» Exercise goal: Which lines belong in your copy? Those from the start of the data through the line with "X162200000Y-61080000D03*", exactly as written, without any pictures.

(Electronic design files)
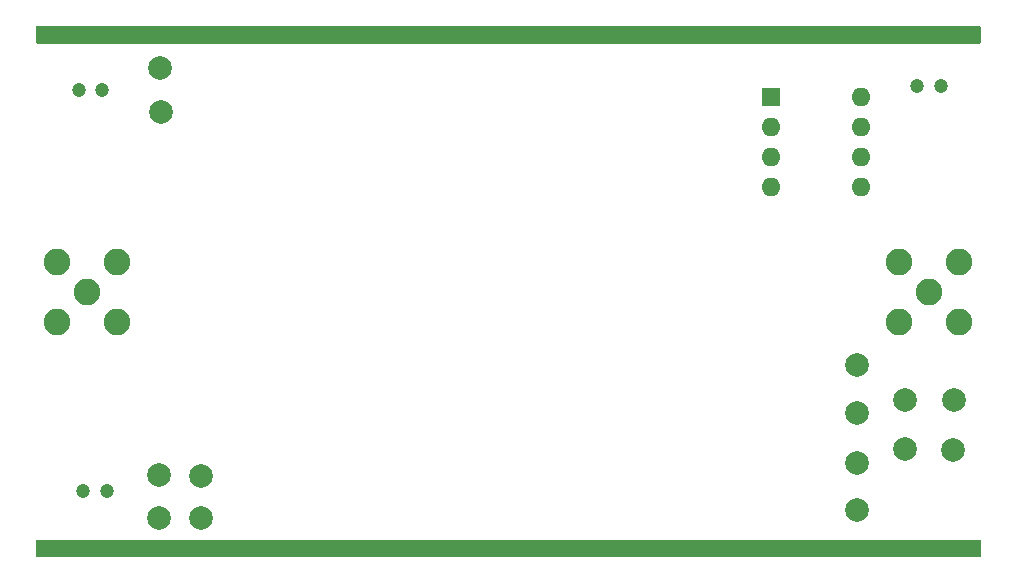
<source format=gbs>
%TF.GenerationSoftware,KiCad,Pcbnew,6.0.4-6f826c9f35~116~ubuntu20.04.1*%
%TF.CreationDate,2024-01-06T18:53:29+01:00*%
%TF.ProjectId,instrument_lowpass,696e7374-7275-46d6-956e-745f6c6f7770,rev?*%
%TF.SameCoordinates,Original*%
%TF.FileFunction,Soldermask,Bot*%
%TF.FilePolarity,Negative*%
%FSLAX46Y46*%
G04 Gerber Fmt 4.6, Leading zero omitted, Abs format (unit mm)*
G04 Created by KiCad (PCBNEW 6.0.4-6f826c9f35~116~ubuntu20.04.1) date 2024-01-06 18:53:29*
%MOMM*%
%LPD*%
G01*
G04 APERTURE LIST*
%ADD10C,2.000000*%
%ADD11R,1.600000X1.600000*%
%ADD12O,1.600000X1.600000*%
%ADD13C,1.200000*%
%ADD14C,2.250000*%
G04 APERTURE END LIST*
D10*
%TO.C,TP2*%
X114000000Y-91700000D03*
%TD*%
%TO.C,TP1*%
X114000000Y-88100000D03*
%TD*%
D11*
%TO.C,U1*%
X162200000Y-56000000D03*
D12*
X162200000Y-58540000D03*
X162200000Y-61080000D03*
X162200000Y-63620000D03*
X169820000Y-63620000D03*
X169820000Y-61080000D03*
X169820000Y-58540000D03*
X169820000Y-56000000D03*
%TD*%
D10*
%TO.C,TP5*%
X110600000Y-57300000D03*
%TD*%
%TO.C,TP14*%
X177700000Y-81700000D03*
%TD*%
%TO.C,TP3*%
X110400000Y-91700000D03*
%TD*%
D13*
%TO.C,C1*%
X105600000Y-55400000D03*
X103600000Y-55400000D03*
%TD*%
D10*
%TO.C,TP9*%
X173600000Y-85800000D03*
%TD*%
D13*
%TO.C,C9*%
X176600000Y-55100000D03*
X174600000Y-55100000D03*
%TD*%
%TO.C,C5*%
X106000000Y-89400000D03*
X104000000Y-89400000D03*
%TD*%
D14*
%TO.C,J1*%
X104320000Y-72500000D03*
X101780000Y-69960000D03*
X101780000Y-75040000D03*
X106860000Y-75040000D03*
X106860000Y-69960000D03*
%TD*%
D10*
%TO.C,TP8*%
X169500000Y-87000000D03*
%TD*%
D14*
%TO.C,J2*%
X175600000Y-72500000D03*
X173060000Y-75040000D03*
X178140000Y-69960000D03*
X173060000Y-69960000D03*
X178140000Y-75040000D03*
%TD*%
D10*
%TO.C,TP12*%
X177600000Y-85900000D03*
%TD*%
%TO.C,TP10*%
X173600000Y-81700000D03*
%TD*%
%TO.C,TP11*%
X169500000Y-78700000D03*
%TD*%
%TO.C,TP15*%
X169500000Y-82800000D03*
%TD*%
%TO.C,TP4*%
X110400000Y-88000000D03*
%TD*%
%TO.C,TP13*%
X169500000Y-91000000D03*
%TD*%
%TO.C,TP7*%
X110500000Y-53600000D03*
%TD*%
G36*
X179942121Y-50020002D02*
G01*
X179988614Y-50073658D01*
X180000000Y-50126000D01*
X180000000Y-51374000D01*
X179979998Y-51442121D01*
X179926342Y-51488614D01*
X179874000Y-51500000D01*
X100126000Y-51500000D01*
X100057879Y-51479998D01*
X100011386Y-51426342D01*
X100000000Y-51374000D01*
X100000000Y-50126000D01*
X100020002Y-50057879D01*
X100073658Y-50011386D01*
X100126000Y-50000000D01*
X179874000Y-50000000D01*
X179942121Y-50020002D01*
G37*
G36*
X179942121Y-93520002D02*
G01*
X179988614Y-93573658D01*
X180000000Y-93626000D01*
X180000000Y-94874000D01*
X179979998Y-94942121D01*
X179926342Y-94988614D01*
X179874000Y-95000000D01*
X100126000Y-95000000D01*
X100057879Y-94979998D01*
X100011386Y-94926342D01*
X100000000Y-94874000D01*
X100000000Y-93626000D01*
X100020002Y-93557879D01*
X100073658Y-93511386D01*
X100126000Y-93500000D01*
X179874000Y-93500000D01*
X179942121Y-93520002D01*
G37*
M02*

</source>
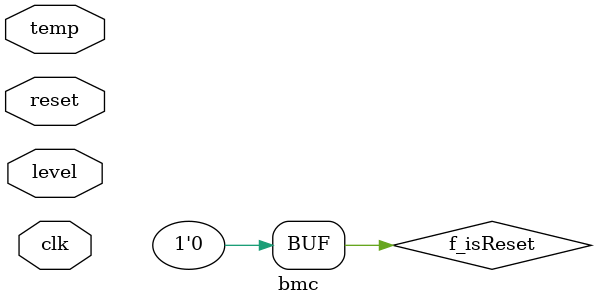
<source format=v>
/*
 *  OffCourse::Verilog
 *		- Aegir's Brewery fsm_bmc
 *
 *  Copyright: Sybe Feitsma && e.t.s.v Thor
 *  License: GPLv3 or later
 */

 module bmc(
  input clk,
  input reset,
  input [7:0] temp,
  input [7:0] level
 );

  reg f_isReset;
  initial f_isReset <= 0;
  wire heat_ref, agitate_ref, chute_ref;
  wire heat_uut, agitate_uut, chute_uut;
  wire [7:0] state_ref, state_uut;
  wire [2:0] pump_ref, pump_uut;

  brew_fsm_ref REF (
    .clk(clk),
    .reset(reset),
    .temp(temp),
    .level(level),
    .state(state_ref),
    .heat(heat_ref),
    .agitate(agitate_ref),
    .chute(chute_ref),
    .pump(pump_ref)
  );

  brew_fsm_ref UUT (
    .clk(clk),
    .reset(reset),
    .temp(temp),
    .level(level),
    .state(state_uut),
    .heat(heat_uut),
    .agitate(agitate_uut),
    .chute(chute_uut),
    .pump(pump_uut)
  );

`ifdef	FORMAL
  always @(posedge clk) begin
    if(reset)
        f_isReset <= 1;
  end

  always @(*) begin
    if(f_isReset) begin
        assert(state_ref == state_uut);
        assert(heat_ref == heat_uut);
        assert(agitate_ref == agitate_uut);
        assert(chute_ref == chute_uut);
        assert(pump_ref == pump_uut);
    end
  end
`endif
endmodule

</source>
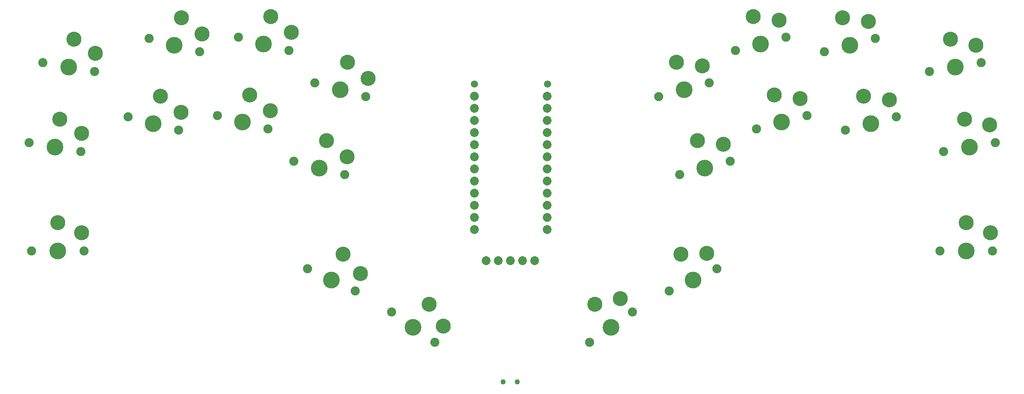
<source format=gts>
G04 #@! TF.GenerationSoftware,KiCad,Pcbnew,7.0.1*
G04 #@! TF.CreationDate,2023-05-13T12:57:32+02:00*
G04 #@! TF.ProjectId,tutorial,7475746f-7269-4616-9c2e-6b696361645f,v1.0.0*
G04 #@! TF.SameCoordinates,Original*
G04 #@! TF.FileFunction,Soldermask,Top*
G04 #@! TF.FilePolarity,Negative*
%FSLAX46Y46*%
G04 Gerber Fmt 4.6, Leading zero omitted, Abs format (unit mm)*
G04 Created by KiCad (PCBNEW 7.0.1) date 2023-05-13 12:57:32*
%MOMM*%
%LPD*%
G01*
G04 APERTURE LIST*
%ADD10C,1.900000*%
%ADD11C,3.150000*%
%ADD12C,3.500000*%
%ADD13C,1.497000*%
%ADD14C,1.852600*%
%ADD15C,1.100000*%
G04 APERTURE END LIST*
D10*
X239068461Y-137110300D03*
D11*
X241559706Y-129438684D03*
D12*
X244053154Y-134785900D03*
D11*
X246978744Y-129228839D03*
D10*
X249037847Y-132461500D03*
X160457061Y-109912053D03*
D11*
X167296685Y-105636596D03*
D12*
X165769653Y-111335558D03*
D11*
X171582795Y-108959135D03*
D10*
X171082245Y-112759063D03*
D13*
X198263838Y-93774010D03*
D10*
X276030230Y-103441577D03*
D11*
X279815790Y-96319110D03*
D12*
X281342822Y-102018072D03*
D11*
X285188939Y-97053459D03*
D10*
X286655414Y-100594567D03*
X293624816Y-91155608D03*
D11*
X298016735Y-84390177D03*
D12*
X299041259Y-90200543D03*
D11*
X303305435Y-85590033D03*
D10*
X304457702Y-89245478D03*
X252923676Y-86753371D03*
D11*
X256709236Y-79630904D03*
D12*
X258236268Y-85329866D03*
D11*
X262082385Y-80365253D03*
D10*
X263548860Y-83906361D03*
X296576855Y-107897337D03*
D11*
X300968774Y-101131906D03*
D12*
X301993298Y-106942272D03*
D11*
X306257474Y-102331762D03*
D10*
X307409741Y-105987207D03*
X105493837Y-128684014D03*
D11*
X110993837Y-122784014D03*
D12*
X110993837Y-128684014D03*
D11*
X115993837Y-124884014D03*
D10*
X116493837Y-128684014D03*
X130083638Y-84173847D03*
D11*
X136923262Y-79898390D03*
D12*
X135396230Y-85597352D03*
D11*
X141209372Y-83220929D03*
D10*
X140708822Y-87020857D03*
X257323580Y-103174119D03*
D11*
X261109140Y-96051652D03*
D12*
X262636172Y-101750614D03*
D11*
X266482289Y-96786001D03*
D10*
X267948764Y-100327109D03*
X104929415Y-105987208D03*
D11*
X111370382Y-101131907D03*
D12*
X110345858Y-106942273D03*
D11*
X115929760Y-104068244D03*
D10*
X115762301Y-107897338D03*
X271630286Y-87020846D03*
D11*
X275415846Y-79898379D03*
D12*
X276942878Y-85597341D03*
D11*
X280788995Y-80632728D03*
D10*
X282255470Y-84173836D03*
X236856968Y-96338334D03*
D11*
X240642528Y-89215867D03*
D12*
X242169560Y-94914829D03*
D11*
X246015677Y-89950216D03*
D10*
X247482152Y-93491324D03*
X222398959Y-147841658D03*
D11*
X223520194Y-139853991D03*
D12*
X226904295Y-144686988D03*
D11*
X228820465Y-138706328D03*
D10*
X231409631Y-141532318D03*
X295845293Y-128683999D03*
D11*
X301345293Y-122783999D03*
D12*
X301345293Y-128683999D03*
D11*
X306345293Y-124883999D03*
D10*
X306845293Y-128683999D03*
D14*
X200683845Y-130754008D03*
X203223845Y-130754008D03*
X205763845Y-130754008D03*
X208303845Y-130754008D03*
X210843845Y-130754008D03*
D10*
X144390363Y-100327105D03*
D11*
X151229987Y-96051648D03*
D12*
X149702955Y-101750610D03*
D11*
X155516097Y-99374187D03*
D10*
X155015547Y-103174115D03*
X241256903Y-112759066D03*
D11*
X245042463Y-105636599D03*
D12*
X246569495Y-111335561D03*
D11*
X250415612Y-106370948D03*
D10*
X251882087Y-109912056D03*
D13*
X213563855Y-93774009D03*
D10*
X148790284Y-83906350D03*
D11*
X155629908Y-79630893D03*
D12*
X154102876Y-85329855D03*
D11*
X159916018Y-82953432D03*
D10*
X159415468Y-86753360D03*
X107881444Y-89245475D03*
D11*
X114322411Y-84390174D03*
D12*
X113297887Y-90200540D03*
D11*
X118881789Y-87326511D03*
D10*
X118714330Y-91155605D03*
X163301289Y-132461486D03*
D11*
X170779430Y-129438670D03*
D12*
X168285982Y-134785886D03*
D11*
X174423470Y-133455008D03*
D10*
X173270675Y-137110286D03*
X125683735Y-100594582D03*
D11*
X132523359Y-96319125D03*
D12*
X130996327Y-102018087D03*
D11*
X136809469Y-99641664D03*
D10*
X136308919Y-103441592D03*
X180929497Y-141532311D03*
D11*
X188818934Y-139853984D03*
D12*
X185434833Y-144686981D03*
D11*
X191710184Y-144442085D03*
D10*
X189940169Y-147841651D03*
X164856968Y-93491336D03*
D11*
X171696592Y-89215879D03*
D12*
X170169560Y-94914841D03*
D11*
X175982702Y-92538418D03*
D10*
X175482152Y-96338346D03*
D14*
X213546825Y-96267992D03*
X213546825Y-98807992D03*
X213546825Y-101347992D03*
X213546825Y-103887992D03*
X213546825Y-106427992D03*
X213546825Y-108967992D03*
X213546825Y-111507992D03*
X213546825Y-114047992D03*
X213546825Y-116587992D03*
X213546825Y-119127992D03*
X213546825Y-121667992D03*
X213546825Y-124207992D03*
X198306825Y-124207992D03*
X198306825Y-121667992D03*
X198306825Y-119127992D03*
X198306825Y-116587992D03*
X198306825Y-114047992D03*
X198306825Y-111507992D03*
X198306825Y-108967992D03*
X198306825Y-106427992D03*
X198306825Y-103887992D03*
X198306825Y-101347992D03*
X198306825Y-98807992D03*
X198306825Y-96267992D03*
D15*
X204263854Y-156174010D03*
X207263854Y-156174010D03*
M02*

</source>
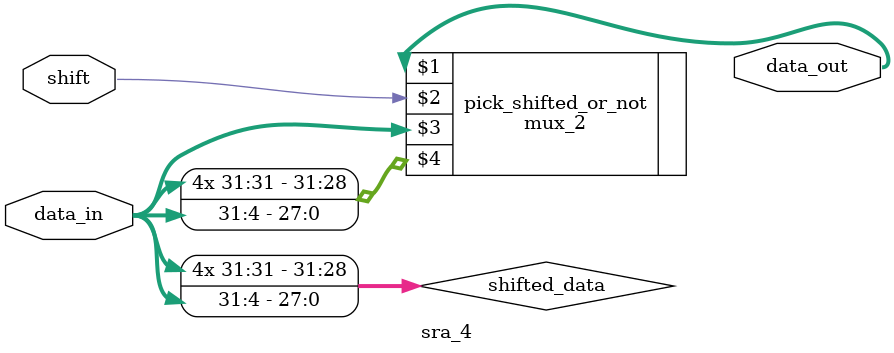
<source format=v>
module sra_4(data_out, data_in, shift);
    input [31:0] data_in;
    input shift;

    output [31:0] data_out;

    wire [31:0] shifted_data;

    assign shifted_data[31:28] = {data_in[31], data_in[31], data_in[31], data_in[31]};
    assign shifted_data[27:0] = data_in[31:4];

    mux_2 pick_shifted_or_not(data_out, shift, data_in, shifted_data);

endmodule
</source>
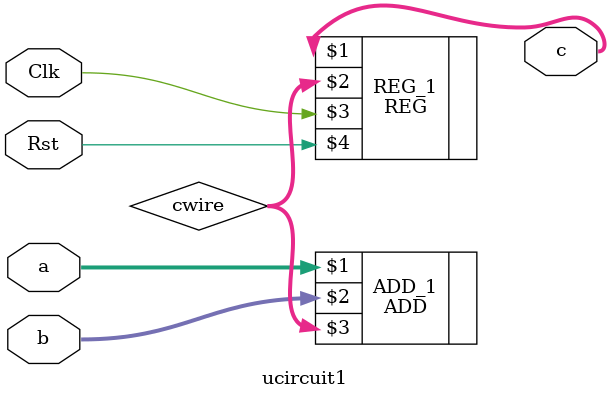
<source format=v>
`timescale 1ns / 1ns

module ucircuit1(a, b, c, Clk, Rst);

        input Clk, Rst;
        input  [ 7:0] a, b;

        output [ 7:0] c;

        wire   [ 7:0] cwire;

        ADD    #(.DATAWIDTH( 8)) ADD_1(a, b, cwire);                // cwire = a + b
        REG    #(.DATAWIDTH( 8)) REG_1(c, cwire, Clk, Rst);         // c = cwire

endmodule

</source>
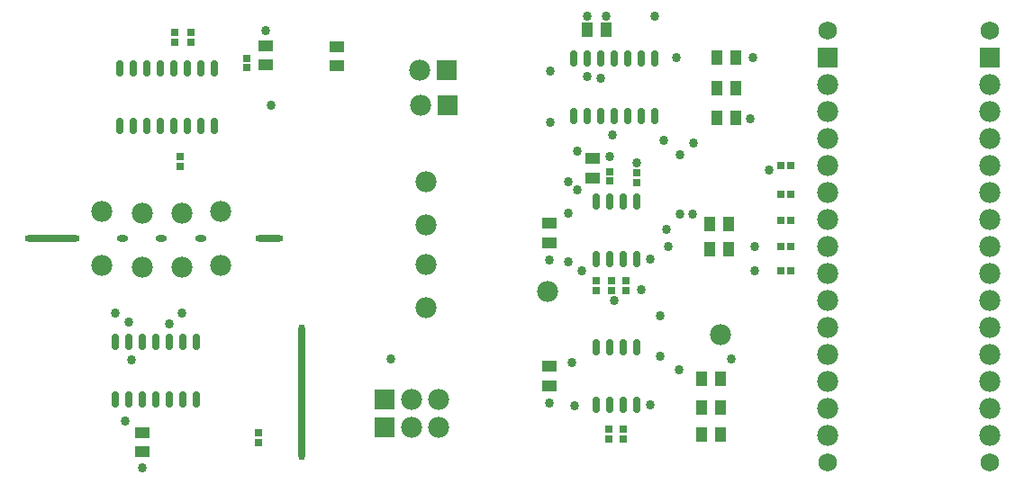
<source format=gts>
G04 Layer_Color=8388736*
%FSLAX25Y25*%
%MOIN*%
G70*
G01*
G75*
%ADD33O,0.02762X0.06109*%
%ADD34R,0.04337X0.05715*%
%ADD35R,0.05715X0.04337*%
%ADD36R,0.02565X0.02565*%
%ADD37R,0.02565X0.02565*%
%ADD38R,0.07800X0.07800*%
%ADD39C,0.07800*%
%ADD40R,0.07800X0.07800*%
%ADD41O,0.04337X0.02368*%
%ADD42O,0.02368X0.50400*%
%ADD43C,0.06900*%
%ADD44O,0.10400X0.02368*%
%ADD45O,0.20400X0.02368*%
%ADD46C,0.03400*%
D33*
X228500Y161728D02*
D03*
X223500D02*
D03*
X218500D02*
D03*
X213500D02*
D03*
X208500D02*
D03*
X203500D02*
D03*
X198500D02*
D03*
X228500Y140272D02*
D03*
X223500D02*
D03*
X218500D02*
D03*
X213500D02*
D03*
X208500D02*
D03*
X203500D02*
D03*
X198500D02*
D03*
X222000Y108728D02*
D03*
X217000D02*
D03*
X212000D02*
D03*
X207000D02*
D03*
X222000Y87272D02*
D03*
X217000D02*
D03*
X212000D02*
D03*
X207000D02*
D03*
X222000Y54728D02*
D03*
X217000D02*
D03*
X212000D02*
D03*
X207000D02*
D03*
X222000Y33272D02*
D03*
X217000D02*
D03*
X212000D02*
D03*
X207000D02*
D03*
X65500Y158000D02*
D03*
X60500D02*
D03*
X55500D02*
D03*
X50500D02*
D03*
X45500D02*
D03*
X40500D02*
D03*
X35500D02*
D03*
X30500D02*
D03*
X65500Y136543D02*
D03*
X60500D02*
D03*
X55500D02*
D03*
X50500D02*
D03*
X45500D02*
D03*
X40500D02*
D03*
X35500D02*
D03*
X30500D02*
D03*
X59000Y56728D02*
D03*
X54000D02*
D03*
X49000D02*
D03*
X44000D02*
D03*
X39000D02*
D03*
X34000D02*
D03*
X29000D02*
D03*
X59000Y35272D02*
D03*
X54000D02*
D03*
X49000D02*
D03*
X44000D02*
D03*
X39000D02*
D03*
X34000D02*
D03*
X29000D02*
D03*
D34*
X256000Y100500D02*
D03*
X248913D02*
D03*
X253043Y43000D02*
D03*
X245957D02*
D03*
X253043Y32500D02*
D03*
X245957D02*
D03*
X248913Y91000D02*
D03*
X256000D02*
D03*
X258543Y162000D02*
D03*
X251457D02*
D03*
X258543Y150800D02*
D03*
X251457D02*
D03*
Y139600D02*
D03*
X258543D02*
D03*
X253043Y22500D02*
D03*
X245957D02*
D03*
X210587Y172500D02*
D03*
X203500D02*
D03*
D35*
X39000Y15957D02*
D03*
Y23043D02*
D03*
X111000Y166043D02*
D03*
Y158957D02*
D03*
X205500Y124543D02*
D03*
Y117457D02*
D03*
X189500Y93500D02*
D03*
Y100587D02*
D03*
Y40500D02*
D03*
Y47587D02*
D03*
X84500Y166500D02*
D03*
Y159413D02*
D03*
D36*
X53000Y125272D02*
D03*
Y121728D02*
D03*
X51000Y171272D02*
D03*
Y167728D02*
D03*
X57000Y171272D02*
D03*
Y167728D02*
D03*
X82000Y23000D02*
D03*
Y19457D02*
D03*
X211500Y20728D02*
D03*
Y24272D02*
D03*
X218000Y79272D02*
D03*
Y75728D02*
D03*
X207000Y79272D02*
D03*
Y75728D02*
D03*
X217000Y20728D02*
D03*
Y24272D02*
D03*
X212500Y79272D02*
D03*
Y75728D02*
D03*
X212000Y119772D02*
D03*
Y116228D02*
D03*
X222000Y115728D02*
D03*
Y119272D02*
D03*
X77500Y158228D02*
D03*
Y161772D02*
D03*
D37*
X275228Y122000D02*
D03*
X278772D02*
D03*
X275228Y83000D02*
D03*
X278772D02*
D03*
X275228Y101833D02*
D03*
X278772D02*
D03*
Y111500D02*
D03*
X275228D02*
D03*
X275228Y92000D02*
D03*
X278772D02*
D03*
D38*
X352500Y162000D02*
D03*
X292500D02*
D03*
D39*
X352500Y152000D02*
D03*
Y142000D02*
D03*
Y132000D02*
D03*
Y122000D02*
D03*
Y112000D02*
D03*
Y102000D02*
D03*
Y92000D02*
D03*
Y82000D02*
D03*
Y72000D02*
D03*
Y62000D02*
D03*
Y52000D02*
D03*
Y42000D02*
D03*
Y32000D02*
D03*
Y22000D02*
D03*
X292500Y152000D02*
D03*
Y142000D02*
D03*
Y132000D02*
D03*
Y122000D02*
D03*
Y112000D02*
D03*
Y102000D02*
D03*
Y92000D02*
D03*
Y82000D02*
D03*
Y72000D02*
D03*
Y62000D02*
D03*
Y52000D02*
D03*
Y42000D02*
D03*
Y32000D02*
D03*
Y22000D02*
D03*
X39000Y84500D02*
D03*
Y104500D02*
D03*
X53500D02*
D03*
Y84500D02*
D03*
X24000Y105000D02*
D03*
Y85000D02*
D03*
X68000Y105000D02*
D03*
Y85000D02*
D03*
X148500Y25000D02*
D03*
X138500D02*
D03*
X142000Y144500D02*
D03*
X141500Y157500D02*
D03*
X144000Y116000D02*
D03*
Y100000D02*
D03*
Y85500D02*
D03*
X253000Y59500D02*
D03*
X189000Y75500D02*
D03*
X144000Y69500D02*
D03*
X148500Y35500D02*
D03*
X138500D02*
D03*
D40*
X128500Y25000D02*
D03*
X152000Y144500D02*
D03*
X151500Y157500D02*
D03*
X128500Y35500D02*
D03*
D41*
X31500Y95000D02*
D03*
X46000D02*
D03*
X60500D02*
D03*
D42*
X98000Y38000D02*
D03*
D43*
X352500Y12000D02*
D03*
X292500D02*
D03*
Y172000D02*
D03*
X352500D02*
D03*
D44*
X86000Y95000D02*
D03*
D45*
X5500D02*
D03*
D46*
X86500Y144500D02*
D03*
X34000Y64000D02*
D03*
X49000Y63500D02*
D03*
X131000Y50500D02*
D03*
X212000Y125500D02*
D03*
X227000Y33500D02*
D03*
X199000Y33000D02*
D03*
X232000Y131500D02*
D03*
X190000Y157000D02*
D03*
X198000Y49000D02*
D03*
X237500Y46500D02*
D03*
X242500Y104000D02*
D03*
X228500Y177500D02*
D03*
X196500Y116000D02*
D03*
Y104500D02*
D03*
Y86500D02*
D03*
X213500Y72000D02*
D03*
X227000Y87272D02*
D03*
X233500Y92000D02*
D03*
X233000Y98500D02*
D03*
X265000Y162000D02*
D03*
X200000Y113000D02*
D03*
Y127500D02*
D03*
X265500Y83000D02*
D03*
Y92000D02*
D03*
X257000Y50500D02*
D03*
X223500Y76000D02*
D03*
X201500Y83000D02*
D03*
X190000Y138000D02*
D03*
X264000Y139500D02*
D03*
X222000Y123000D02*
D03*
X238000Y126000D02*
D03*
X243000Y130500D02*
D03*
X84500Y172000D02*
D03*
X39000Y10000D02*
D03*
X203500Y177500D02*
D03*
X271000Y120500D02*
D03*
X203500Y155000D02*
D03*
X208500Y154500D02*
D03*
X189500Y34000D02*
D03*
Y87000D02*
D03*
X210500Y177500D02*
D03*
X230500Y66500D02*
D03*
Y51500D02*
D03*
X213000Y133500D02*
D03*
X236500Y162000D02*
D03*
X238000Y104000D02*
D03*
X32500Y27500D02*
D03*
X35000Y50000D02*
D03*
X29000Y67500D02*
D03*
X53500D02*
D03*
M02*

</source>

» Solution below:
<source format=gbs>
%TF.GenerationSoftware,KiCad,Pcbnew,6.0.4-6f826c9f35~116~ubuntu20.04.1*%
%TF.CreationDate,2024-01-06T18:53:29+01:00*%
%TF.ProjectId,instrument_lowpass,696e7374-7275-46d6-956e-745f6c6f7770,rev?*%
%TF.SameCoordinates,Original*%
%TF.FileFunction,Soldermask,Bot*%
%TF.FilePolarity,Negative*%
%FSLAX46Y46*%
G04 Gerber Fmt 4.6, Leading zero omitted, Abs format (unit mm)*
G04 Created by KiCad (PCBNEW 6.0.4-6f826c9f35~116~ubuntu20.04.1) date 2024-01-06 18:53:29*
%MOMM*%
%LPD*%
G01*
G04 APERTURE LIST*
%ADD10C,2.000000*%
%ADD11R,1.600000X1.600000*%
%ADD12O,1.600000X1.600000*%
%ADD13C,1.200000*%
%ADD14C,2.250000*%
G04 APERTURE END LIST*
D10*
%TO.C,TP2*%
X114000000Y-91700000D03*
%TD*%
%TO.C,TP1*%
X114000000Y-88100000D03*
%TD*%
D11*
%TO.C,U1*%
X162200000Y-56000000D03*
D12*
X162200000Y-58540000D03*
X162200000Y-61080000D03*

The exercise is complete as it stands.